Figure 5. Number of the ES-iPS-DMRs and ES-parent-DMRs with passaging.

(A) Number of the ES-iPS-DMRs with passaging. Red line plots indicate total number of the ES-iPS-DMRs. Blue bars indicate the number of the ES-iPS-DMRs that appeared at the earliest passage. Orange, green and red bars indicate the number of the ES-iPS-DMRs that appeared secondarily at later passages. Appearance/disappearance of the ES-iPS-DMRs and inherited regions were repeated, but the number of newly-appeared ES-iPS-DMRs was decreased with passaging. (B) Number of the ES-parent-DMRs with passaging. Blue bars indicate the number of the ES-parent-DMRs at P5 (or P7). Orange and green bars indicate de novo ES-parent-DMRs at P11 and P16, respectively.

Figure 6. Hyper-methylation in the ES-iPS-DMRs and ES-parent-DMRs.

ES-iPS-DMRs that disappeared in UtE-iPS-11 and Edom-iPS-2 at the latest passage (upper) were analyzed and the methylation score of each ES-iPS-DMR was plotted on bar graph (middle). To clearly compare methylation scores, difference value were estimated by subtracting the scores of ESCs from that of each sample (lower). Red and blue bars represent hypo- and hyper-methylated regions, respectively, in the parent cells, compared with ESCs. Notably, almost all the regions, even though their difference values were hypo-methylated in the parent cells, became hyper-methylated in iPSCs at the early passage, and then their methylation levels were adjusted to the level of ESCs with passaging, i.e. subtracted methylation score became close to zero. This transiently-induced hyper-methylation was not detected in parent cells.

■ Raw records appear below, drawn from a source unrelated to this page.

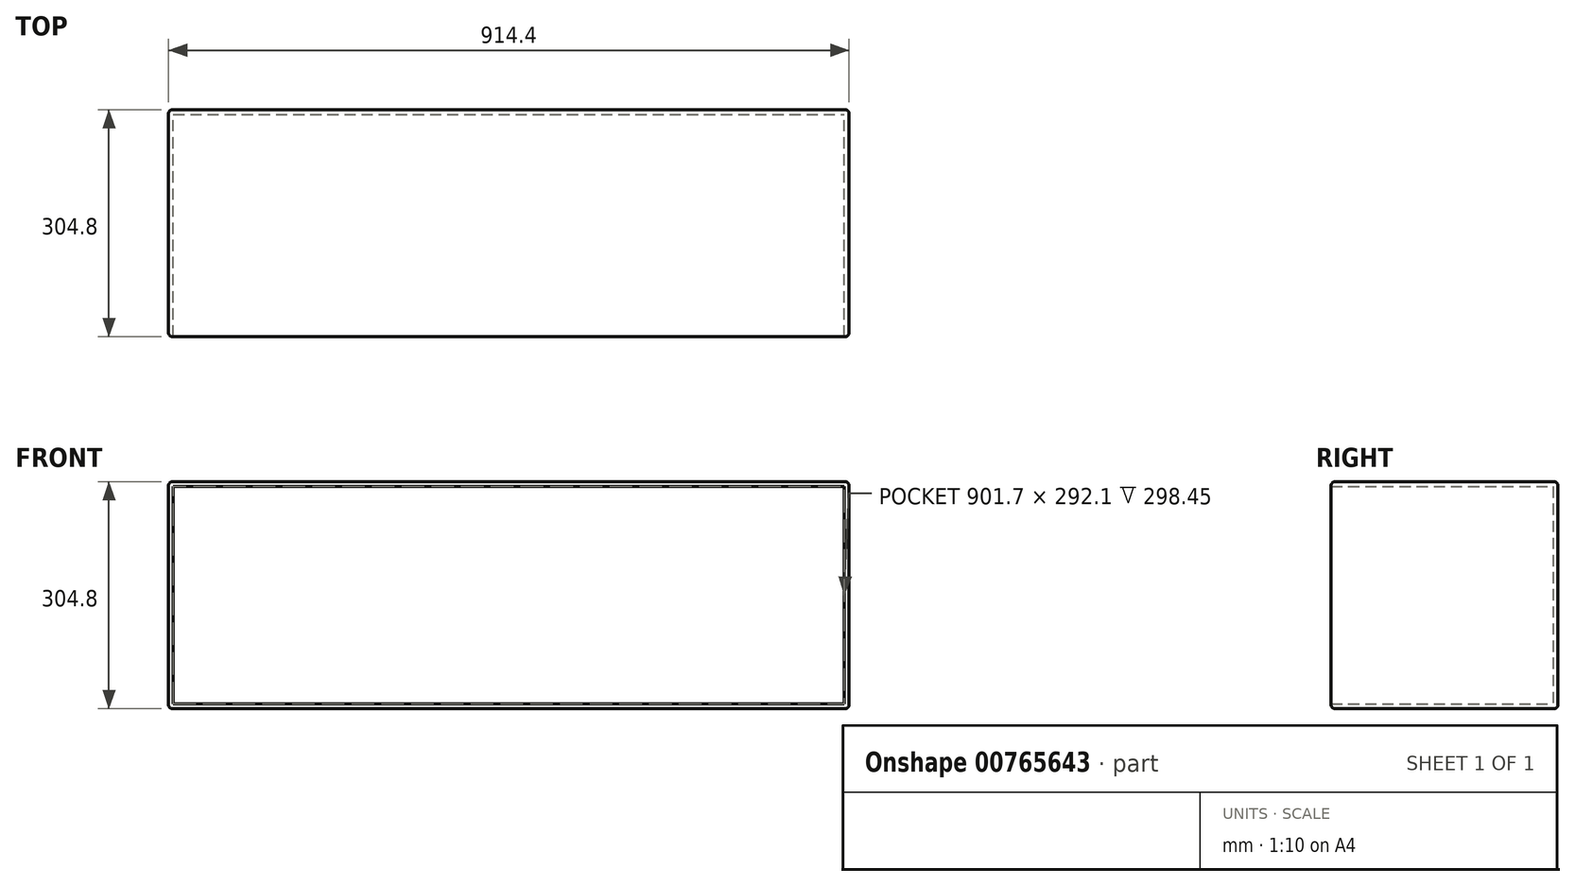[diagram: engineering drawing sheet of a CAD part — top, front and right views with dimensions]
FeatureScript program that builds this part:
annotation { "Feature Type Name" : "Feature", "Feature Type Description" : "" }
export const myFeature = defineFeature(function(context is Context, id is Id, definition is map)
    precondition{}
    {
        {
            var Q0;
            Q0=qCreatedBy(makeId("Front.planeOp"),FACE);
            var sketch = newSketch(context, id + "F0", { "sketchPlane" : qUnion([Q0])});
            skLineSegment(sketch, "E0.bottom", {"start": v(-462.18, -4.44) * mm, "end": v(452.22, -4.44) * mm});
            skLineSegment(sketch, "E0.top", {"start": v(-462.18, -309.24) * mm, "end": v(452.22, -309.24) * mm});
            skLineSegment(sketch, "E0.left", {"start": v(-462.18, -4.44) * mm, "end": v(-462.18, -309.24) * mm});
            skLineSegment(sketch, "E0.right", {"start": v(452.22, -4.44) * mm, "end": v(452.22, -309.24) * mm});
            skSolve(sketch);
        }
        {
            var Q0;
            Q0 = qSketchRegion(id + "F0", true);
            extrude(context, id + "F1", {"entities" : qUnion([Q0]), "depth" : 304.8 * mm, "offsetDistance" : 25.4 * mm});
        }
        {
            var Q0;
            Q0=makeQuery(id+"F1.opExtrude","CAP_FACE",FACE,{"disambiguationData":[OSD([sQuery(id+"F0.wireOp",EDGE,"E0.bottom"),sQuery(id+"F0.wireOp",EDGE,"E0.top"),sQuery(id+"F0.wireOp",EDGE,"E0.left"),sQuery(id+"F0.wireOp",EDGE,"E0.right")])],"isStart":false});
            shell(context, id + "F2", {"entities" : qUnion([Q0]), "thickness" : 6.35 * mm});
        }
        {
            var Q0;
            Q0=makeQuery(id+"F1.opExtrude","CAP_EDGE",EDGE,{"disambiguationData":[OSD([sQuery(id+"F0.wireOp",EDGE,"E0.bottom")])],"isStart":false});
            var Q1;
            Q1=makeQuery(id+"F1.opExtrude","CAP_EDGE",EDGE,{"disambiguationData":[OSD([sQuery(id+"F0.wireOp",EDGE,"E0.left")])],"isStart":false});
            var Q2;
            Q2=makeQuery(id+"F1.opExtrude","CAP_EDGE",EDGE,{"disambiguationData":[OSD([sQuery(id+"F0.wireOp",EDGE,"E0.top")])],"isStart":false});
            var Q3;
            Q3=makeQuery(id+"F1.opExtrude","CAP_EDGE",EDGE,{"disambiguationData":[OSD([sQuery(id+"F0.wireOp",EDGE,"E0.right")])],"isStart":false});
            fillet(context, id + "F3", {"entities" : qUnion([Q0, Q1, Q2, Q3]), "radius" : 5.08 * mm, "tangentPropagation" : true, "allowEdgeOverflow" : false});
        }
        {
            var Q0;
            Q0=makeQuery(id+"F1.opExtrude","SWEPT_FACE",FACE,{"disambiguationData":[OSD([sQuery(id+"F0.wireOp",EDGE,"E0.bottom")])]});
            var Q1;
            Q1=makeQuery(id+"F1.opExtrude","SWEPT_FACE",FACE,{"disambiguationData":[OSD([sQuery(id+"F0.wireOp",EDGE,"E0.left")])]});
            var Q2;
            Q2=makeQuery(id+"F1.opExtrude","SWEPT_FACE",FACE,{"disambiguationData":[OSD([sQuery(id+"F0.wireOp",EDGE,"E0.top")])]});
            var Q3;
            Q3=makeQuery(id+"F1.opExtrude","SWEPT_FACE",FACE,{"disambiguationData":[OSD([sQuery(id+"F0.wireOp",EDGE,"E0.right")])]});
            fillet(context, id + "F4", {"entities" : qUnion([Q0, Q1, Q2, Q3]), "radius" : 5.08 * mm, "tangentPropagation" : true, "allowEdgeOverflow" : false});
        }
    });
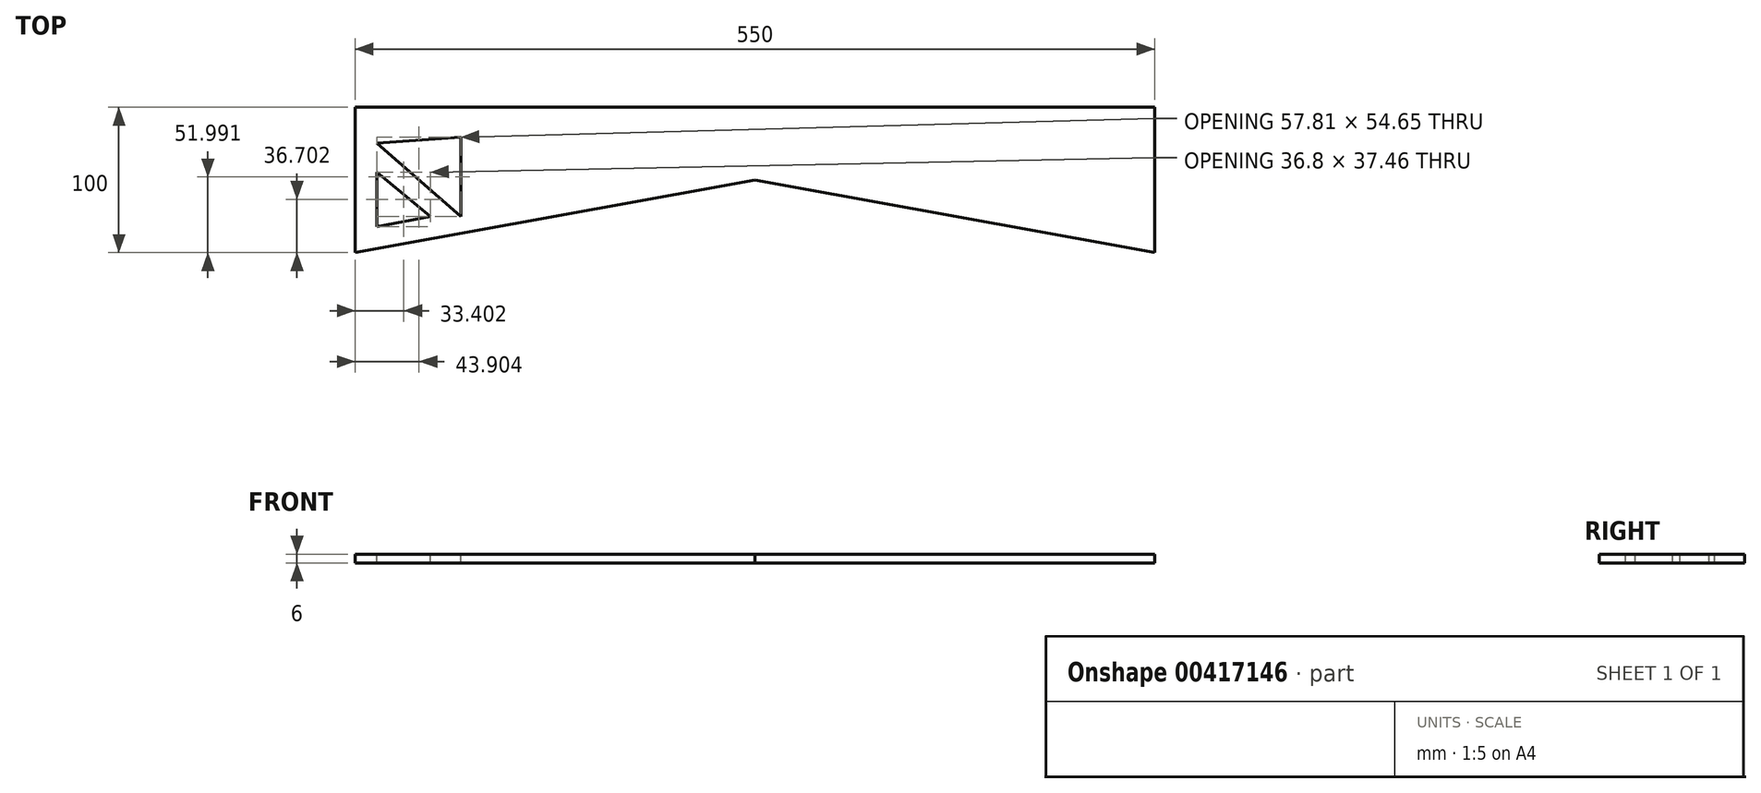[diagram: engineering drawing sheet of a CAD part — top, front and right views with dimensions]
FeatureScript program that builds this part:
annotation { "Feature Type Name" : "Feature", "Feature Type Description" : "" }
export const myFeature = defineFeature(function(context is Context, id is Id, definition is map)
    precondition{}
    {
        {
            var Q0;
            Q0=qCreatedBy(makeId("Top.planeOp"),FACE);
            var sketch = newSketch(context, id + "F0", { "sketchPlane" : qUnion([Q0])});
            skLineSegment(sketch, "E0.bottom", {"start": v(275, 50) * mm, "end": v(-275, 50) * mm});
            skLineSegment(sketch, "E0.top", {"start": v(275, -50) * mm, "end": v(-275, -50) * mm});
            skLineSegment(sketch, "E0.left", {"start": v(275, 50) * mm, "end": v(275, -50) * mm});
            skLineSegment(sketch, "E0.right", {"start": v(-275, 50) * mm, "end": v(-275, -50) * mm});
            skPoint(sketch, "E0.middle", {"position": v(0, 0) * mm});
            skLineSegment(sketch, "E1", {"start": v(0, 0) * mm, "end": v(-275, -50) * mm});
            skLineSegment(sketch, "E2", {"start": v(0, 0) * mm, "end": v(275, -50) * mm});
            skSolve(sketch);
        }
        {
            var Q0;
            Q0=makeQuery(id+"F0.imprint","IMPRINT",FACE,{"disambiguationData":[TD([[makeQuery(id+"F0.imprint","IMPRINT",EDGE,{"derivedFrom":sQuery(id+"F0.wireOp",EDGE,"E0.bottom")}),1.0]])]});
            extrude(context, id + "F1", {"entities" : qUnion([Q0]), "depth" : 6 * mm});
        }
        {
            var Q0;
            Q0=makeQuery(id+"F1.opExtrude","CAP_FACE",FACE,{"disambiguationData":[OSD([sQuery(id+"F0.wireOp",EDGE,"E0.bottom"),sQuery(id+"F0.wireOp",EDGE,"E0.left"),sQuery(id+"F0.wireOp",EDGE,"E0.right"),sQuery(id+"F0.wireOp",EDGE,"E1"),sQuery(id+"F0.wireOp",EDGE,"E2")])],"isStart":false});
            var sketch = newSketch(context, id + "F2", { "sketchPlane" : qUnion([Q0])});
            skLineSegment(sketch, "E3", {"start": v(-260, 5.43) * mm, "end": v(-260, -32.03) * mm});
            skLineSegment(sketch, "E4", {"start": v(-260, -32.03) * mm, "end": v(-223.2, -25.34) * mm});
            skLineSegment(sketch, "E5", {"start": v(-260, 5.43) * mm, "end": v(-223.2, -25.34) * mm});
            skLineSegment(sketch, "E6", {"start": v(-260, 25.45) * mm, "end": v(-202.2, -25.34) * mm});
            skLineSegment(sketch, "E7", {"start": v(-202.2, -25.34) * mm, "end": v(-202.2, 29.32) * mm});
            skLineSegment(sketch, "E8", {"start": v(-202.2, 29.32) * mm, "end": v(-260, 25.45) * mm});
            skSolve(sketch);
        }
        {
            var Q0;
            Q0=makeQuery(id+"F2.imprint","IMPRINT",FACE,{"disambiguationData":[TD([[makeQuery(id+"F2.imprint","IMPRINT",EDGE,{"derivedFrom":sQuery(id+"F2.wireOp",EDGE,"E3")}),1.0]])]});
            var Q1;
            Q1=makeQuery(id+"F2.imprint","IMPRINT",FACE,{"disambiguationData":[TD([[makeQuery(id+"F2.imprint","IMPRINT",EDGE,{"derivedFrom":sQuery(id+"F2.wireOp",EDGE,"E6")}),1.0]])]});
            extrude(context, id + "F3", {"entities" : qUnion([Q0, Q1]), "operationType" : NewBodyOperationType.REMOVE, "oppositeDirection" : true, "depth" : 25 * mm});
        }
    });
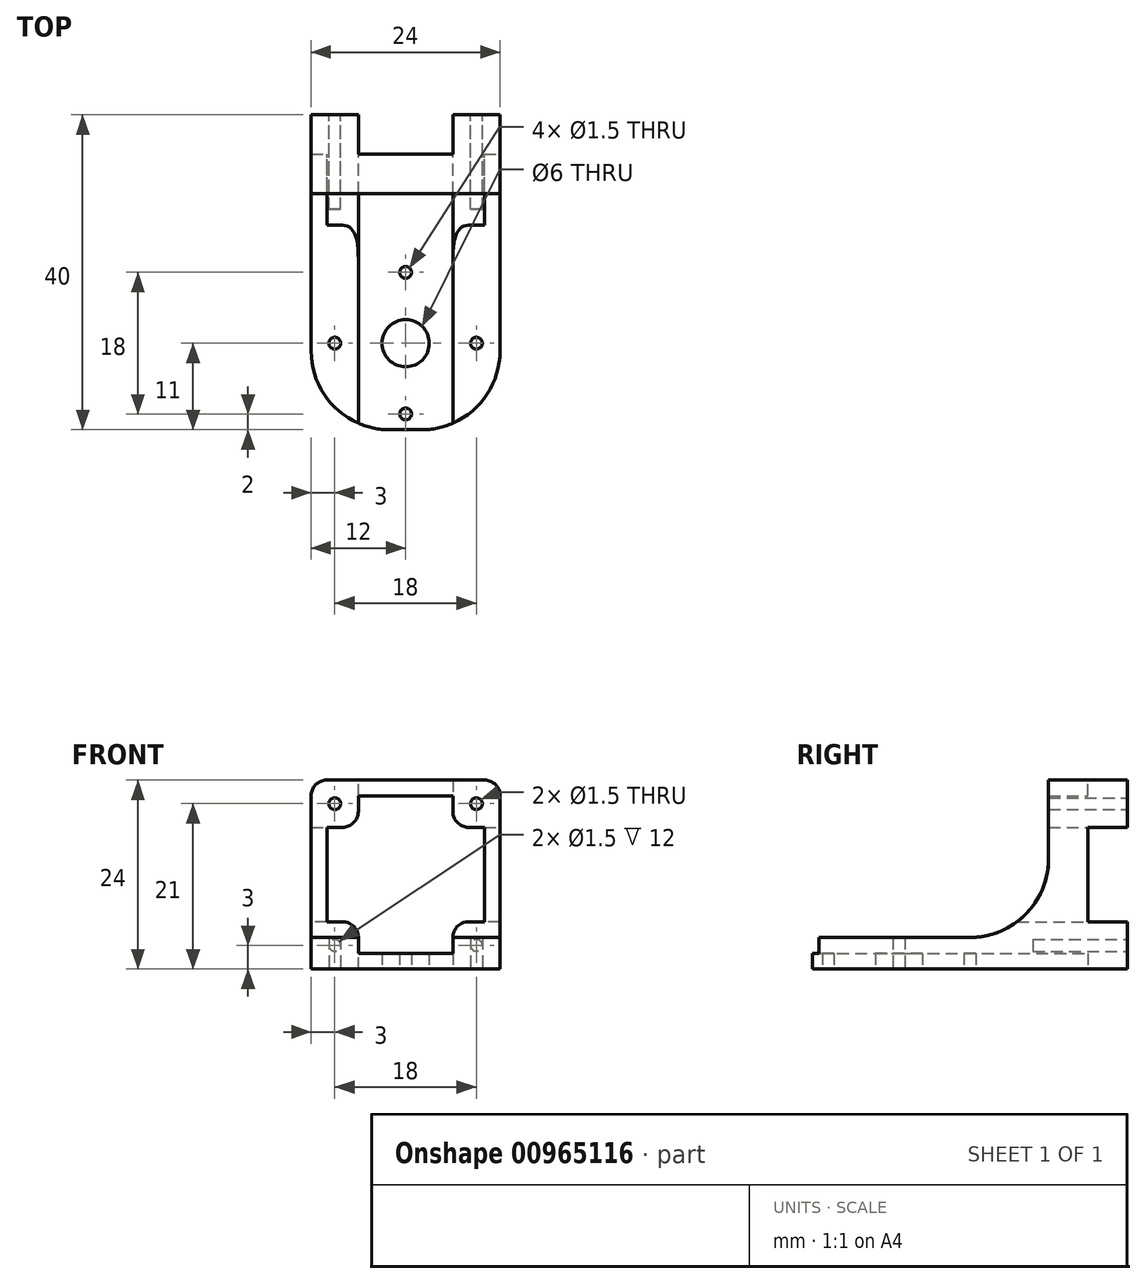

Figure 7. Model of mechanism for transgene-independent reprogramming.

During reprogramming from somatic cells to iPSCs, the cells undergo dynamic change of methylation of SS-DMRs and genome. The cells with incomplete reprogramming or excessive hyper-methylation of the genome fail to maintain pluripotency at early passages. Human iPSCs are transgene-independently reprogrammed gradually through “convergence” of periodic aberrant hyper-methylation and become closer to ESCs upon continuous passaging. Due to the sensitivity to aberrant methylation on X chromosome, XY-iPSCs become close to ESCs faster than XX-iPSCs do.